▶ **QUOTED PASSAGE**:
------------------------------------------------------------------------
Here, the parties agree that the Development Agreement and subcontracts are unambiguous. Our task, therefore, is to read those contracts as a reasonable person in the position of the parties would and to give effect to the contracts' plain meaning, without regard to the subjective intent of the contracting parties.
1. Appellees were not intended third-party beneficiaries of the subrogation waiver in the Development Agreement
Appellees first contend that summary judgment was proper because they had the right to enforce the subrogation waiver in the Development Agreement as intended third-party beneficiaries.
At common law, only parties to a contract had the right to enforce it. 120 W. Fayette St., LLLP v. Mayor and City Council of Balt., 426 Md. 14, 35 (2012). But Maryland law has "evolved" to recognize that "certain beneficiaries to a contract may also bring an action to enforce its terms." CX Reinsurance Co. Ltd., 481 Md. at 486. Specifically, a third party may enforce a contract "if the contract was intended for his or her benefit and it clearly appears that the parties intended to recognize him or her as the primary party in interest and as privy to the promise." 120 W. Fayette St., 426 Md. at 3536 (cleaned up). The "crucial fact" in determining whether a third party is an intended beneficiary is "whether the pertinent provisions in the contract were inserted to benefit the third party." CX Reinsurance Co. Ltd., 481 Md. at 487.
A contract beneficiary who is not an intended beneficiary is an "incidental beneficiary" and does not acquire any enforcement rights against the contract parties. Id. at 488. A contract beneficiary is merely incidental when a contract is "clearly entered into first and foremost for the benefit of the parties that signed [it]." CR-RSC Tower I, 429 Md. at 459.
To determine whether a third party is an intended beneficiary, "we look to 'the intention of the parties to recognize a person or class as a primary party in interest as expressed in the language of the instrument and consideration of the surrounding circumstances as reflecting upon the parties' intention[.]'" Id. at 458 (quoting Ferguson v. Cramer, 349 Md. 760, 767 (1998)). Although courts may look to extrinsic evidence from the surrounding circumstances of a transaction, the "primary source" for determining whether a third party is an intended beneficiary is "the language of the contract itself." Volcjak v. Washington Cty. Hosp. Ass'n, 124 Md.App. 481, 509 (1999). See also CX Reinsurance, 481 Md. at 489 ("[The Maryland Supreme Court] recognized the parties' intent, as evidenced by the terms of the contract itself, as the primary determinant of whether a third party is an intended or an incidental beneficiary to a given contract").
Consideration of extrinsic evidence in determining whether contracting parties intended their promises to benefit third parties appears to be a deviation from the parole (or extrinsic) evidence rule. CR-RSC Tower I, 429 Md. at 458 n.61; CX Reinsurance, 481 Md. at 487 n.6.
------------------------------------------------------------------------
Data records:

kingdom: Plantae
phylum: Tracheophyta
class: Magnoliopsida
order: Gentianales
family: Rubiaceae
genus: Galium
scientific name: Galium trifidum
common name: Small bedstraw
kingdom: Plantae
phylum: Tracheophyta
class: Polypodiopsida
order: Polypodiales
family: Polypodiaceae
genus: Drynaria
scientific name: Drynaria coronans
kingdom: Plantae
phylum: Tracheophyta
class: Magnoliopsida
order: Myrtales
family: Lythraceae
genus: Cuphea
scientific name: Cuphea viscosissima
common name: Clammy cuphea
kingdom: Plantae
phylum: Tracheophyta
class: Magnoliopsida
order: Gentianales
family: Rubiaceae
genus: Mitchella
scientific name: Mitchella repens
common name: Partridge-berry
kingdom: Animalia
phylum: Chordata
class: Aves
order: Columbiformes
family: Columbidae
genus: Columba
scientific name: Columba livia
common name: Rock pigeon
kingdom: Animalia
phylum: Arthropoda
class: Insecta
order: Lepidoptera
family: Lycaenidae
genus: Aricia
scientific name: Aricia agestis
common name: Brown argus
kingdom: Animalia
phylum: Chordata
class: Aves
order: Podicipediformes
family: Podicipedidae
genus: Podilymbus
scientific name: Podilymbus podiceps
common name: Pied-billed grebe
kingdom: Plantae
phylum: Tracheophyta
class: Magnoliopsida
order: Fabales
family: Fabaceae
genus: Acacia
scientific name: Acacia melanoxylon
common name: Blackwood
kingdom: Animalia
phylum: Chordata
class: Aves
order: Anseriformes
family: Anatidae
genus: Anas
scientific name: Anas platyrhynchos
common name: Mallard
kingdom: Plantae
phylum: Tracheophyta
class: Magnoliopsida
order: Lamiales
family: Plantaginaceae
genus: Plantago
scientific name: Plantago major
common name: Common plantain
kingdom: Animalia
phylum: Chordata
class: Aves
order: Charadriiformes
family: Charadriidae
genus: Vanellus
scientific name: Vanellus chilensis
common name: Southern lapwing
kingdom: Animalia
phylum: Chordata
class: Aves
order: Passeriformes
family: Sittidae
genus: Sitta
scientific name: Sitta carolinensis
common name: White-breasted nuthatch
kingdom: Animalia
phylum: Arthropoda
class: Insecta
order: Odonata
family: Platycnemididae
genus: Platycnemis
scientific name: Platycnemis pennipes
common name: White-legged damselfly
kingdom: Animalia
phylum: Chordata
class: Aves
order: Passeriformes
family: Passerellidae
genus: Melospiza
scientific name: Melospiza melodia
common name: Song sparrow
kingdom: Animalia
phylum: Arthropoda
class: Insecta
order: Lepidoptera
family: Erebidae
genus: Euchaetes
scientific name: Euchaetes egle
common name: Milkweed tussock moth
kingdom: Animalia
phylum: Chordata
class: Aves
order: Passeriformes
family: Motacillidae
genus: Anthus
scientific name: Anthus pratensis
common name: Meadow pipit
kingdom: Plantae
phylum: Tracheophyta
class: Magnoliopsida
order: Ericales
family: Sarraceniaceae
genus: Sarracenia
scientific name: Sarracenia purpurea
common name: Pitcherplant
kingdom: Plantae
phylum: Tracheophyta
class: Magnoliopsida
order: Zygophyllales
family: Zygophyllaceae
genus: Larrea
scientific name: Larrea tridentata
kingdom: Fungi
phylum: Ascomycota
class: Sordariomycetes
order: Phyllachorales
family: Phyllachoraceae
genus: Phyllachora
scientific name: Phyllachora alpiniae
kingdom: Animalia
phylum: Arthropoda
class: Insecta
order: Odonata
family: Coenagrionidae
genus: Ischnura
------------------------------------------------------------------------
List each case cited by name in the passage on third-party beneficiaries, once each, in the form the passage first gives it. You will not need the items.

▶ **RESPONSE BELOW**:
- 120 W. Fayette St., LLLP v. Mayor and City Council of Balt.
- CX Reinsurance Co. Ltd.
- CR-RSC Tower I
- Ferguson v. Cramer
- Volcjak v. Washington Cty. Hosp. Ass'n